Tossing aside the notion that retirement is a time to slow down and take it easy, a Washougal couple is preparing to set out on what they anticipate will be the adventure of a lifetime.

In a matter of days, Pat and Ernie Suggs will leave their comfortable home and close-knit family, which includes six daughters and seven grandchildren, to spend the next year as English teachers in China. At the moment, they know very little about what lies ahead.

They have yet to be told the specific number of pupils who will be taking their classes, the English knowledge base of those students, or what teaching tools will be available.

“We might just have a chalkboard and a piece of chalk,” Pat said.

What they do know is they will be instructing Tianjin University students, receiving a stipend, and living in a small apartment located within the city of 10 million people that is situated 50 miles south of Bejing.

There will be no oven, no clothes dryer, and no access to Facebook, YouTube or Internet blogs, most of which are censored by the Chinese government. With no vehicle, they plan to bicycle or walk everywhere.

“It’s going to be an adventure — a Chinese adventure,” said Pat, 63.

The endeavor, which includes a total of 70 volunteer educators hailing from cities around the United States, is being organized through the Brigham Young University David M. Kennedy Center for International Studies. Since 1989, the program has provided a total of 1,000 teachers who have educated 175,000 students at 45 universities.

The Suggs, both members of the Latter-day Saints Church, recently returned from a training session at BYU, and have since been developing a series of general lesson plans that focus on getting students talking and interacting.

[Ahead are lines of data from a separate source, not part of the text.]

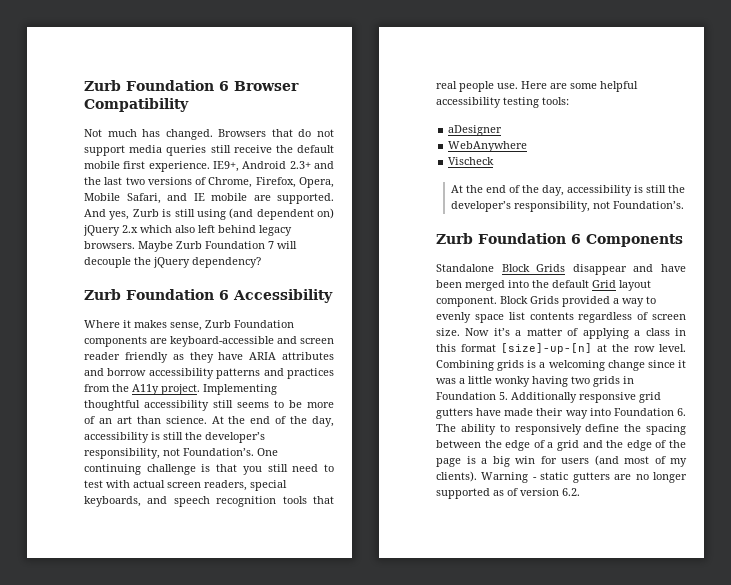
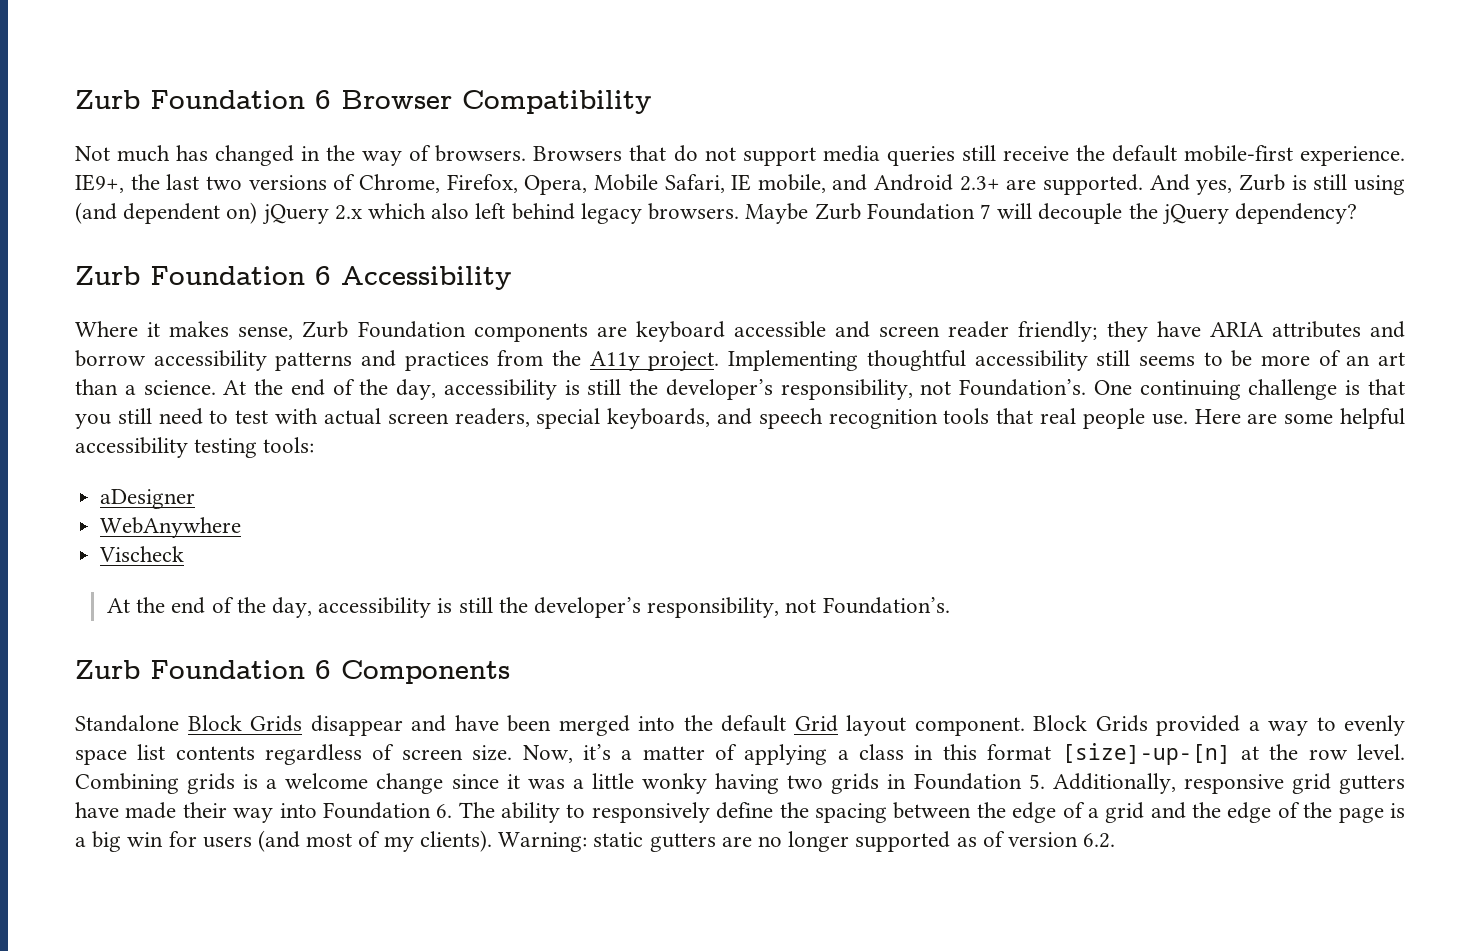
[165,129,213,140] changed. -> [215,145,527,166] changed in the way of browsers.
[84,161,334,172] mobile first experience. IE9+, Android 2.3+ and -> [1183,145,1405,166] [75,174,124,193] mobile-first experience. IE9+,
[167,193,247,201] and IE mobile -> [731,174,1000,193] IE mobile, and Android 2.3+
[170,336,274,347] keyboard-accessible -> [635,321,826,342] keyboard accessible
[124,352,184,363] friendly as -> [1018,321,1098,342] friendly;
(161, 420) none -> [124,385,136,395] a
[465,328,490,336] Now -> [522,745,573,763] Now,
[548,360,605,371] welcoming -> [285,773,369,789] welcome
[511,392,577,403] Additionally -> [1052,773,1176,794] Additionally,
[481,472,537,483] Warning - -> [498,832,588,852] Warning:

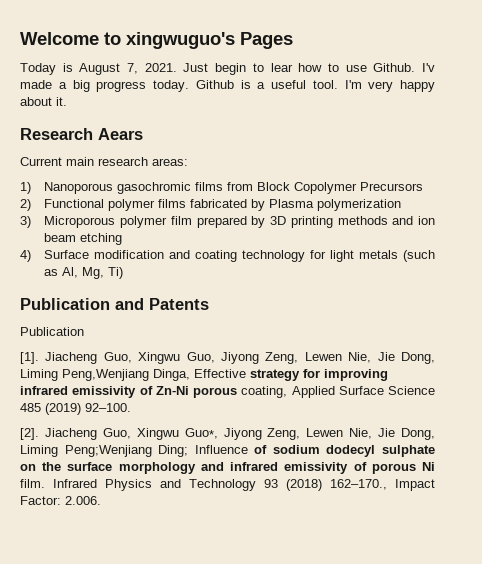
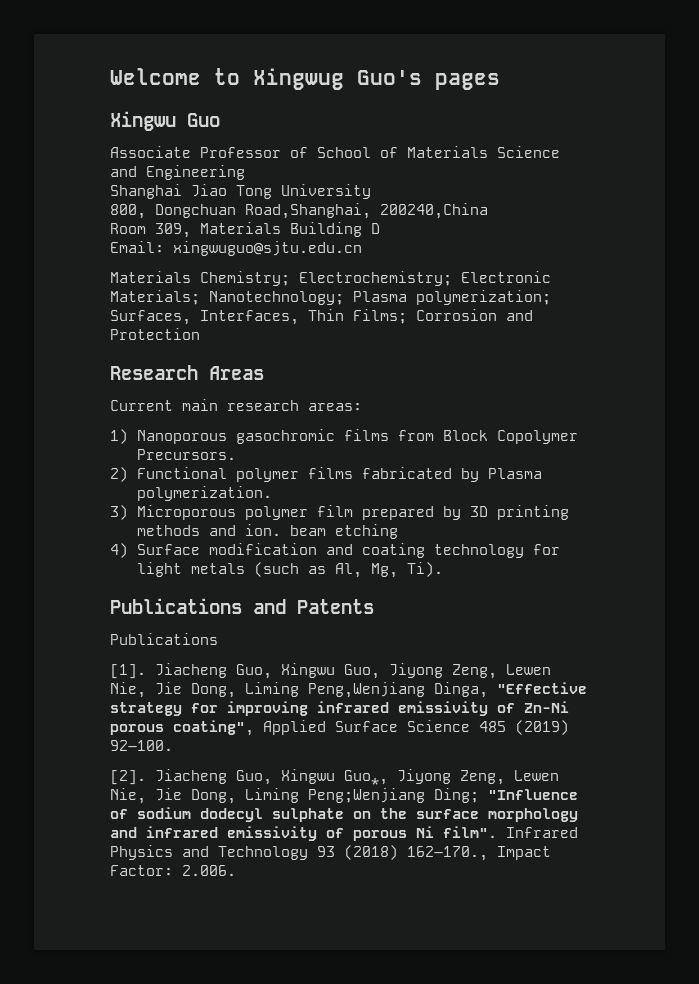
[126,32,293,49] [20,63,435,75] [20,80,435,92] [20,97,67,106] xingwuguo's Pages // Today is August 7, 2021. Just begin to lear how to use Github. I'v made a big progress today. Github is a useful tool. I'm very happy about it. -> [253,68,500,90] [110,111,220,131] [110,146,560,158] [110,165,245,180] [110,184,371,199] [110,203,488,219] [110,222,380,238] [110,241,362,256] [110,271,551,286] [110,290,551,305] [110,309,533,325] [110,328,200,340] Xingwug Guo's pages // Xingwu Guo // Associate Professor of School of Materials Science and Engineering // Shanghai Jiao Tong University // 800, Dongchuan Road,Shanghai, 200240,China // Room 309, Materials Building D // Email: xingwuguo@sjtu.edu.cn // Materials Chemistry; Electrochemistry; Electronic Materials; Nanotechnology; Plasma polymerization; Surfaces, Interfaces, Thin Films; Corrosion and Protection
[98,128,143,140] Aears -> [209,366,264,380] Areas
[360,182,424,191] Precursors -> [136,449,236,460] Precursors.
[317,199,402,211] polymerization -> [136,486,272,501] polymerization.
[417,216,435,225] ion -> [244,524,281,536] ion.
[108,267,124,279] [20,298,110,310] Ti) // Publication -> [406,562,443,577] [110,598,242,614] Ti). // Publications
[20,327,84,336] Publication -> [110,633,218,645] Publications
[194,369,246,378] Effective -> [497,682,587,694] "Effective
[241,386,288,398] coating, -> [173,720,254,736] coating",
[194,445,248,454] Influence -> [488,789,578,800] "Influence
[20,479,45,488] film. -> [443,826,497,838] film".

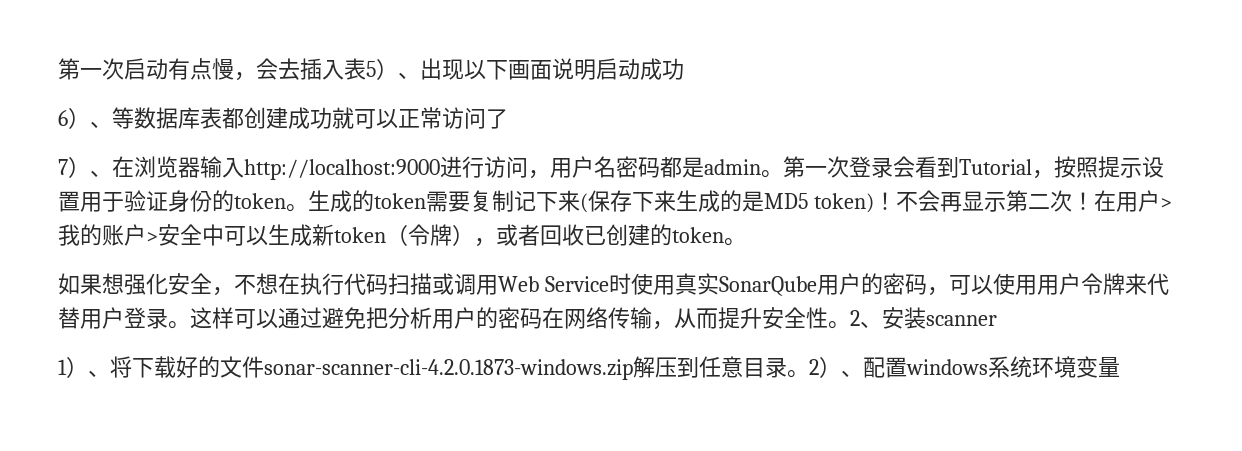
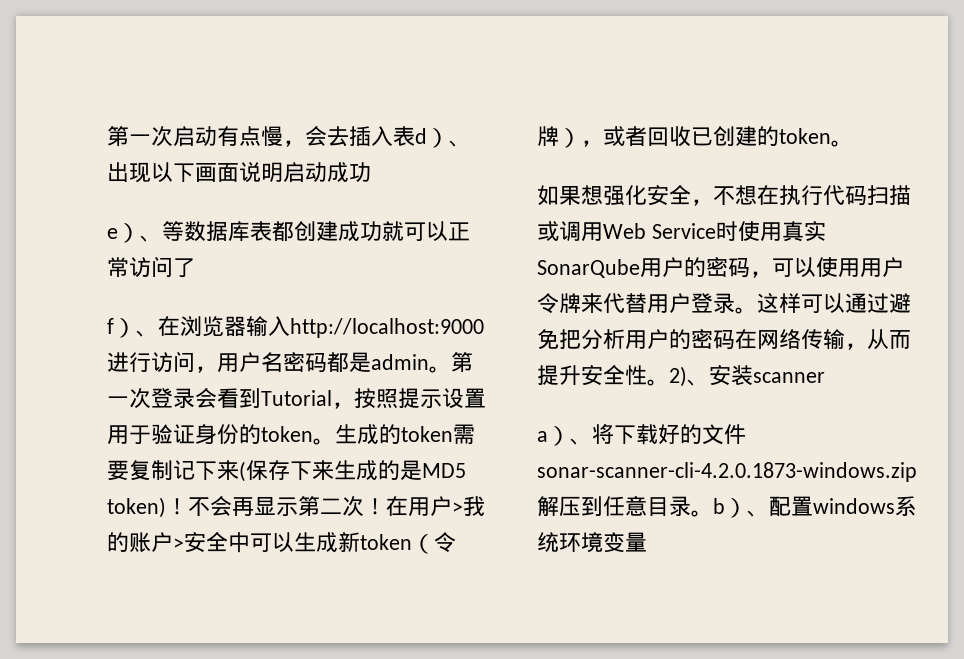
[366,61,376,77] 5 -> [415,128,427,144] d
[58,110,68,126] 6 -> [107,228,118,239] e
[58,159,68,175] 7 -> [107,318,114,334] f
[850,310,860,326] 2 -> [669,366,687,387] 2)
[58,359,67,375] 1 -> [537,431,548,442] a
[809,359,819,375] 2 -> [713,498,725,514] b

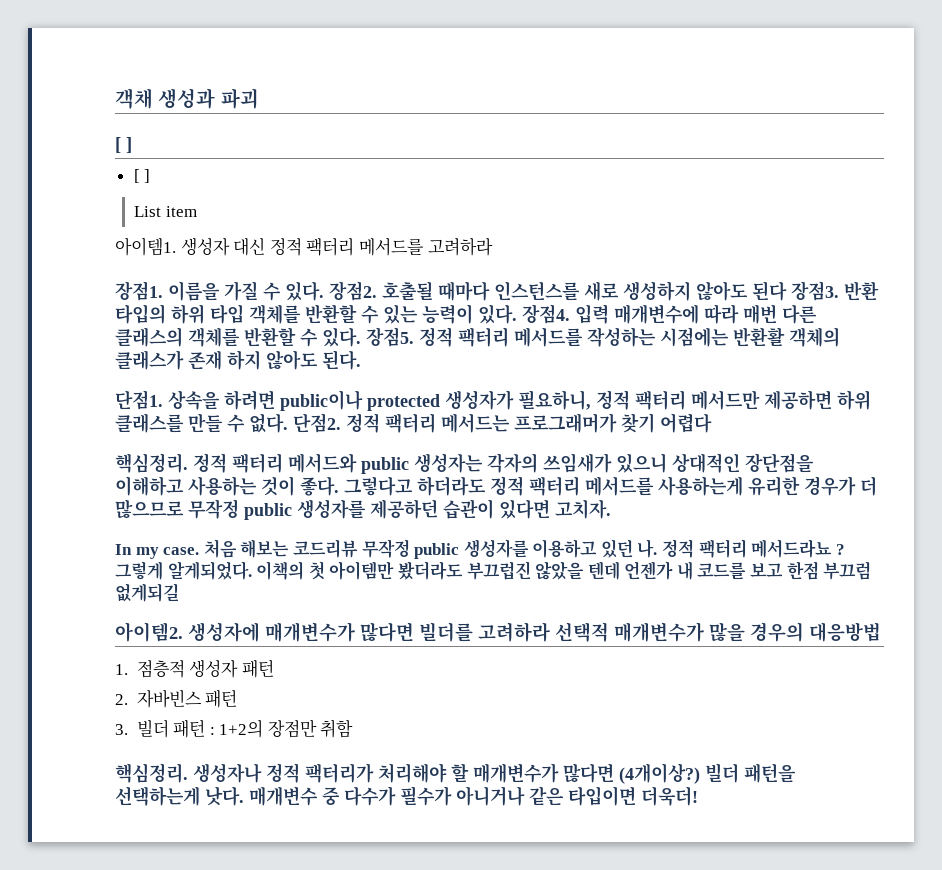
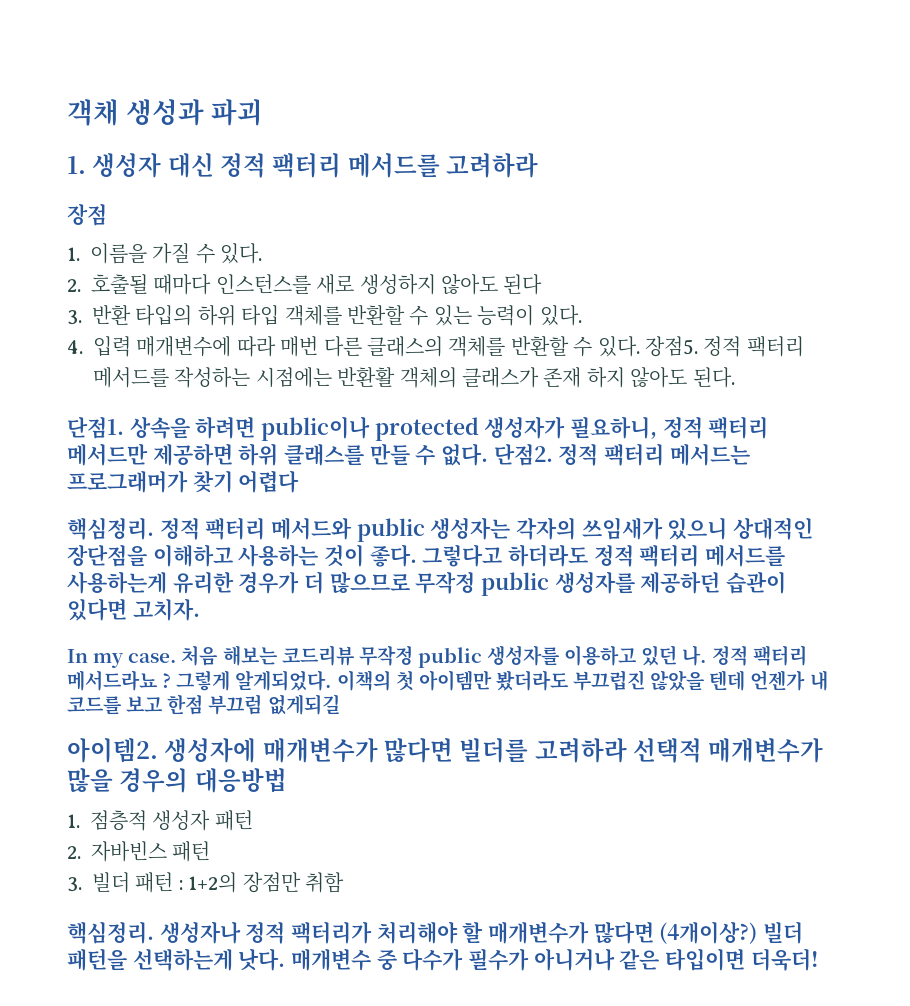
[115,137,132,153] [133,169,151,183] [133,206,197,217] [115,237,176,256] [ ] // [ ] // List item // 아이템1. -> [67,156,86,174] 1.
[115,281,163,301] 장점1. -> [67,204,107,226] [67,247,80,261] 장점 // 1.
[329,281,377,301] 장점2. -> [67,279,81,292] // 2.
[791,281,839,301] 장점3. -> [67,310,82,325] // 3.
[522,304,570,324] 장점4. -> [67,340,83,354] // 4.

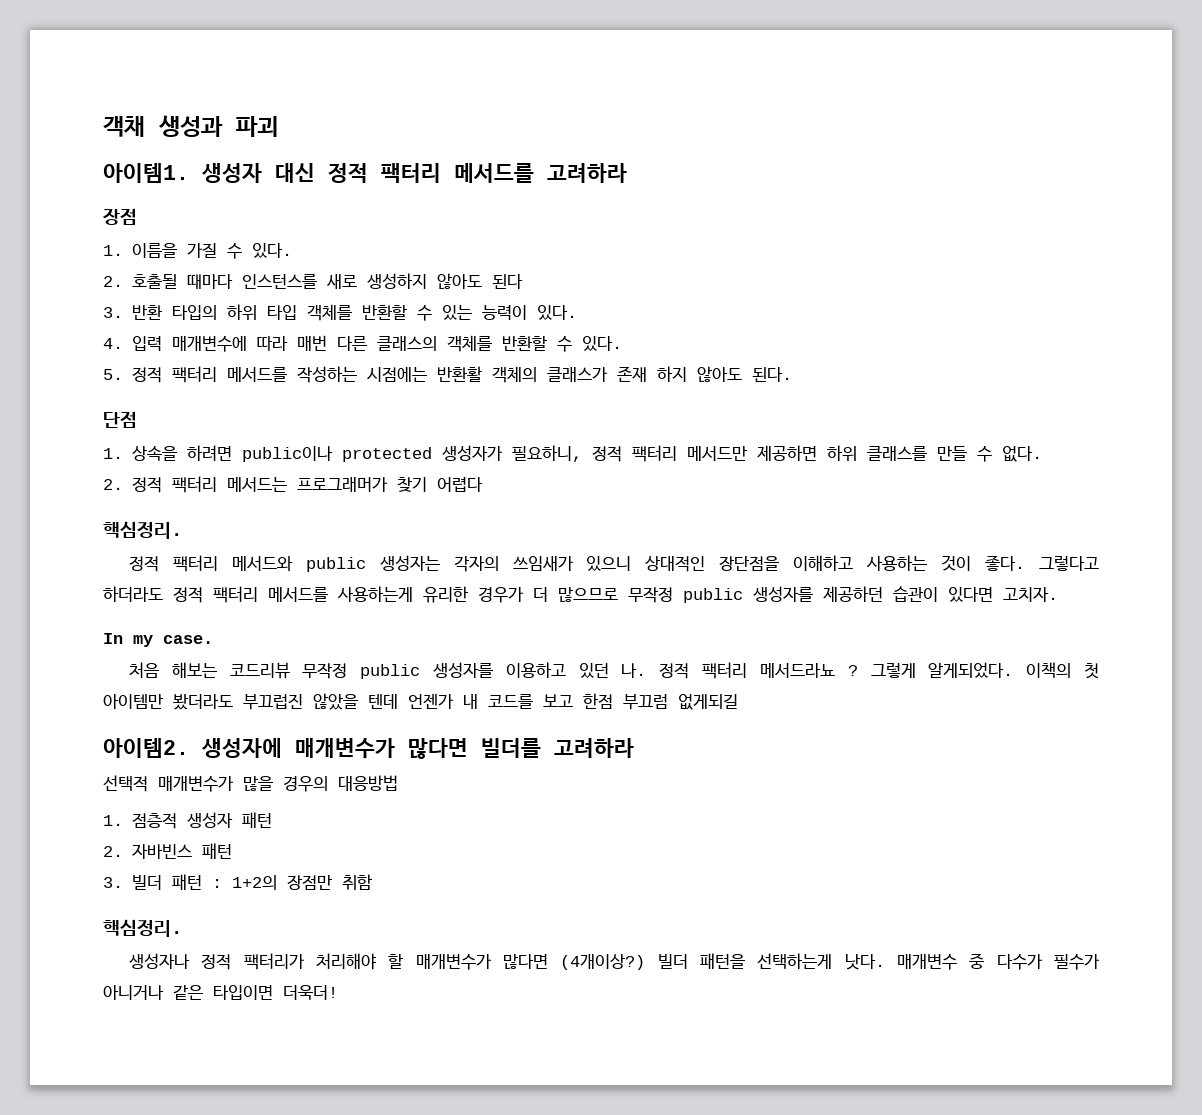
[67,156,86,174] 1. -> [103,163,189,183] 아이템1.
[644,336,698,357] 장점5. -> [103,369,123,380] // 5.
[67,417,124,439] 단점1. -> [103,411,137,428] [103,448,123,459] 단점 // 1.
[493,444,553,466] 단점2. -> [103,479,123,490] // 2.
(154, 528) none -> (182, 530) //
(177, 658) none -> (213, 639) //
(627, 750) none -> (634, 748) //
(154, 932) none -> (182, 928) //

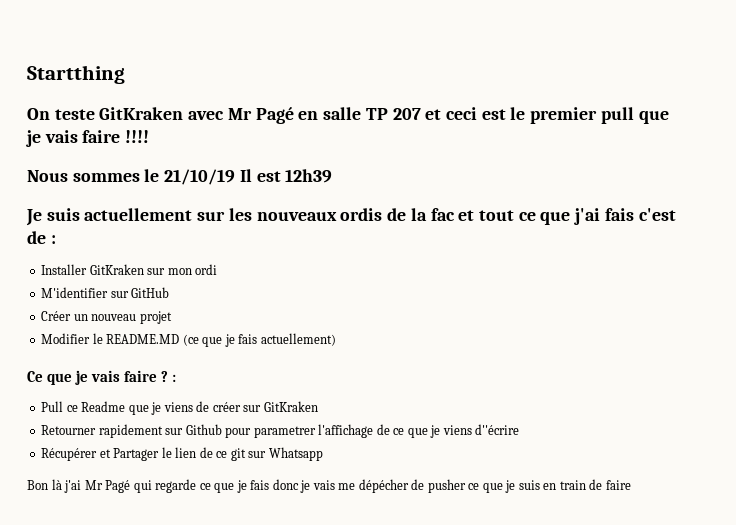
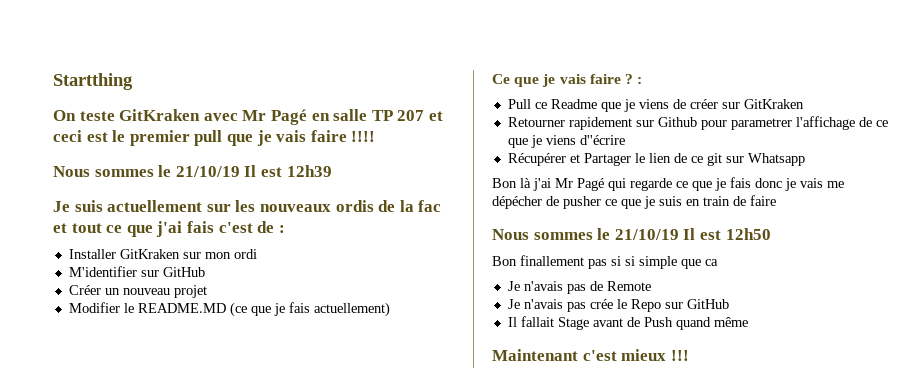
(631, 485) none -> [492,228,771,240] [492,255,718,269] [507,281,651,294] [507,299,729,312] [507,316,748,330] [492,349,689,361] // Nous sommes le 21/10/19 Il est 12h50 // Bon finallement pas si si simple que ca // Je n'avais pas de Remote // Je n'avais pas crée le Repo sur GitHub // Il fallait Stage avant de Push quand même // Maintenant c'est mieux !!!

Ernie said teachers who have participated in the program in the past describe the majority of the students as eager to learn, and appreciative of the opportunity to have access to higher education.

“It’s quite a thing to go to the university,” Pat said. “Their parents sacrifice tremendously for them to do that.”

Founded in 1895, the Tianjin University has an enrollment of 29,000 students and 1,700 professors and associate professors.

“It’s the oldest university in modern China,” Ernie said. “It has a lot of history to it.”

Their role as educators will be to inspire the students’ academic development as their English language mentors. Volunteers will not discuss issues such as politics or religion.

“We are being hired by the Chinese government to teach English,” Pat said. “That’s it.”

The Suggs bring with them strong backgrounds in education. Ernie retired four years ago to conclude a more than 30-year career in community education in Camas-Washougal. Pat has experience in elementary education, and spent a decade as a substitute teacher in the Camas and Washougal school districts and four years as a para educator in Washougal.

The couple decided to take a chance and apply for the China teaching positions after spending the past year and a half working at the Latter-day Saints Employment Resource Center in Vancouver as part of a welfare mission.

“We were looking for what we might do next, and this opportunity came up,” Ernie said.

Following an extensive application and interview process, they were notified in April that they had been accepted into the program.

“It will be an international conglomerate of people,” Ernie said of the upcoming experience in China. “It will be fun.”